++++ Фрагмент документа
К давлению со стороны землевладельцев прибавился голод — вот почему пик трансформации приходится на середину XVIII в., отмеченную, как мы уже видели, тяжелыми недородами. На Балканах именно после кризиса 1740–1741 гг. кукуруза появляется в полях рядом со старыми делянками проса и ячменя и мало-помалу поглощает их: «Лепешки и похлебки из ячменя и проса превращаются в лепешки и похлебки из кукурузы». Это — настоящая метаморфоза (Стоянович). Каша становится стержнем системы жизнеобеспечения для сельского населения.
++++++++
++++ Предоставленный перечень
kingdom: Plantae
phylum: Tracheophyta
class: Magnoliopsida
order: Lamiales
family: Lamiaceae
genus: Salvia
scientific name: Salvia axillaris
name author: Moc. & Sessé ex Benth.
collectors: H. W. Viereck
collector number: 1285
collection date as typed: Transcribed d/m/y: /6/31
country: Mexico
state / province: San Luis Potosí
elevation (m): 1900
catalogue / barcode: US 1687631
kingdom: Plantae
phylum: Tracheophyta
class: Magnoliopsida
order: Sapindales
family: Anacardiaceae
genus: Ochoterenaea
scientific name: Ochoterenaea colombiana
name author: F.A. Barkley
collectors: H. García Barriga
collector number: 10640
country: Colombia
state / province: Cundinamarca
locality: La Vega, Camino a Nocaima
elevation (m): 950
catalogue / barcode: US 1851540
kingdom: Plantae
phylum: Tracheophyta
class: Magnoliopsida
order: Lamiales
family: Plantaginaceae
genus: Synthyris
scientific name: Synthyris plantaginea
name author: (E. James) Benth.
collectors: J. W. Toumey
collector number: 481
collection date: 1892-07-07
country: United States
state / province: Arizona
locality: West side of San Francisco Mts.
++++++++
Список заданий >>
1. Перепишите фрагмент о кукурузе на Балканах от слов «К давлению со» до слов «для сельского населения.» включительно, заменив «метаморфоза» на «революция».
2. Какая культура, согласно фрагменту, появилась на Балканах в полях после кризиса 1740–1741 гг.?

Ответы по порядку >>
1.
К давлению со стороны землевладельцев прибавился голод — вот почему пик трансформации приходится на середину XVIII в., отмеченную, как мы уже видели, тяжелыми недородами. На Балканах именно после кризиса 1740–1741 гг. кукуруза появляется в полях рядом со старыми делянками проса и ячменя и мало-помалу поглощает их: «Лепешки и похлебки из ячменя и проса превращаются в лепешки и похлебки из кукурузы». Это — настоящая революция (Стоянович). Каша становится стержнем системы жизнеобеспечения для сельского населения.

2. Кукуруза.